One study found that switching to an all-organic diet would be equivalent to adding one or two daily servings of fruits and veggies to your diet, reported Natural News.
Only fruits and veggies consistent with feeling good
"Along with smoking, fruit and vegetable consumption was the health-related behavior most consistently associated with both low and high mental well-being," said Dr. Saverio Stranges, the study's lead author.
"These novel findings suggest that fruit and vegetable intake may play a potential role as a driver, not just of physical, but also of mental well-being in the general population".
Experts warn that while low mental well-being contributes to mental illness, high mental well-being helps ward off not just cancer, but other serious physical diseases.
"Mental illness is hugely costly to both the individual and society, and mental well-being underpins many physical diseases, unhealthy lifestyles and social inequalities in health," said co-author Professor Sarah Stewart-Brown.
"It has become very important that we begin to research the factors that enable people to maintain a sense of well-being," she added.
Optimism, resilience, self-esteem and positive relationships help induce mental well-being, which allow us to function and feel food, according to scientists.
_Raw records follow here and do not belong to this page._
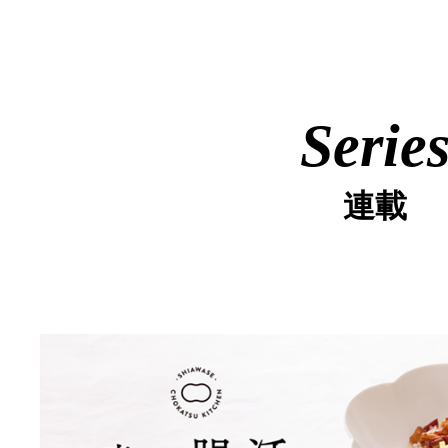
Serie
連載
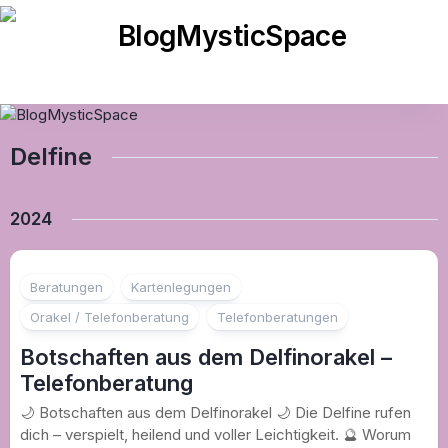
Skip
to
content
Delfine
2024
Beratungen
Kartenlegungen
Orakel / Telefonberatung
Telefonberatungen
Botschaften aus dem Delfinorakel –
Telefonberatung
🌙 Botschaften aus dem Delfinorakel 🌙 Die Delfine rufen
dich – verspielt, heilend und voller Leichtigkeit. 🔮 Worum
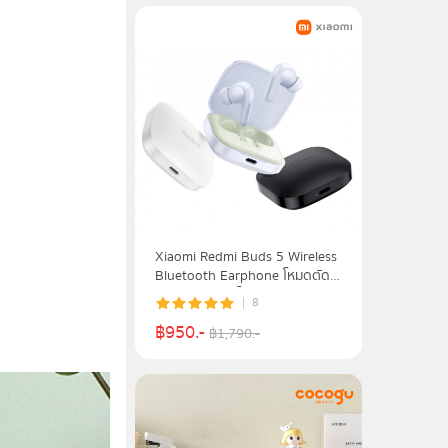
Xiaomi Redmi Buds 5 Wireless
Bluetooth Earphone โหมดตัด
เสียงรบกวน 3 โหมด เสียงระดับ
8
Hi-Fi ขั้นสูงสุด | รับประกัน 1 ปี
฿
950
.-
฿
1,790
.-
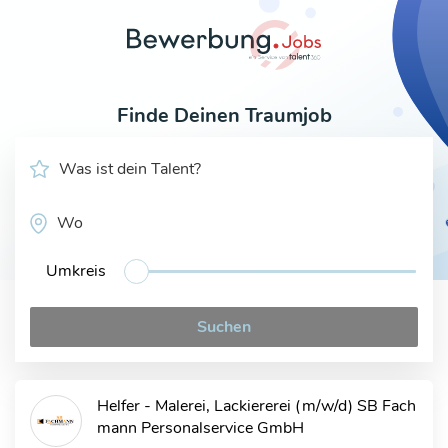
Finde Deinen Traumjob
Was ist dein Talent?
Wo?
Umkreis
Suchen
Helfer - Malerei, Lackiererei (m/w/d)
SB Fach
mann Personalservice GmbH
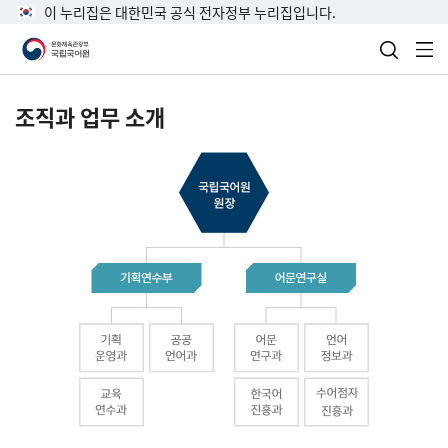
이 누리집은 대한민국 공식 전자정부 누리집입니다.
검색 열
전
조직과 업무 소개
국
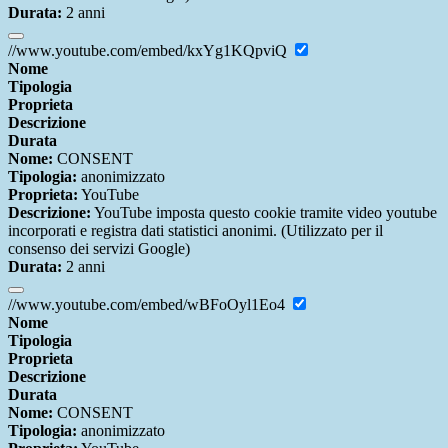
Durata:
2 anni
//www.youtube.com/embed/kxYg1KQpviQ
Nome
Tipologia
Proprieta
Descrizione
Durata
Nome:
CONSENT
Tipologia:
anonimizzato
Proprieta:
YouTube
Descrizione:
YouTube imposta questo cookie tramite video youtube
incorporati e registra dati statistici anonimi. (Utilizzato per il
consenso dei servizi Google)
Durata:
2 anni
//www.youtube.com/embed/wBFoOyl1Eo4
Nome
Tipologia
Proprieta
Descrizione
Durata
Nome:
CONSENT
Tipologia:
anonimizzato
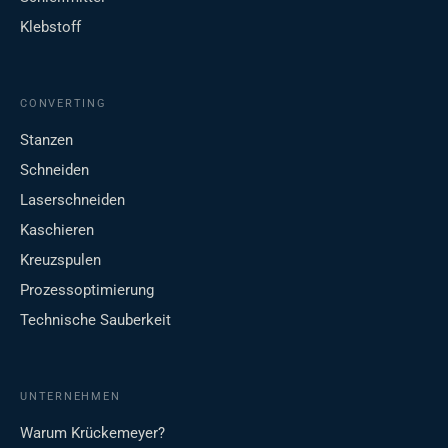
Klebstoff
CONVERTING
Stanzen
Schneiden
Laserschneiden
Kaschieren
Kreuzspulen
Prozessoptimierung
Technische Sauberkeit
UNTERNEHMEN
Warum Krückemeyer?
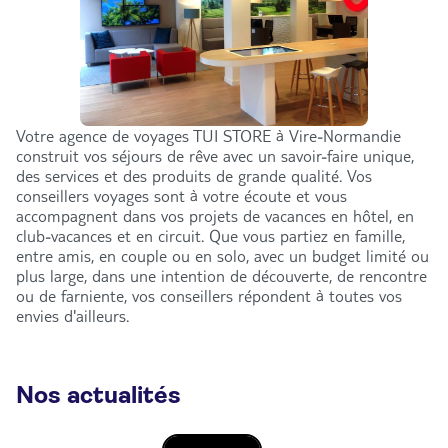
Votre agence de voyages TUI STORE à Vire-Normandie
construit vos séjours de rêve avec un savoir-faire unique,
des services et des produits de grande qualité. Vos
conseillers voyages sont à votre écoute et vous
accompagnent dans vos projets de vacances en hôtel, en
club-vacances et en circuit. Que vous partiez en famille,
entre amis, en couple ou en solo, avec un budget limité ou
plus large, dans une intention de découverte, de rencontre
ou de farniente, vos conseillers répondent à toutes vos
envies d'ailleurs.
Nos actualités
"Our findings add to the mounting evidence that fruit and vegetable intake could be one such factor and mean that people are likely to be able to enhance their mental well-being at the same time as preventing heart disease and cancer," said Stewart-Brown.
The Warwick-Edinburgh Mental Well-being Scale was used to make assessments in this study. The top 15 percent of participants were categorized as having High mental well-being, with the bottom 15 percent as Low and the middle 16-84 percent as Middle.
A copy of the study can be found at BMJ Open, an online, open access journal dedicated to promoting transparency in publishing medical research.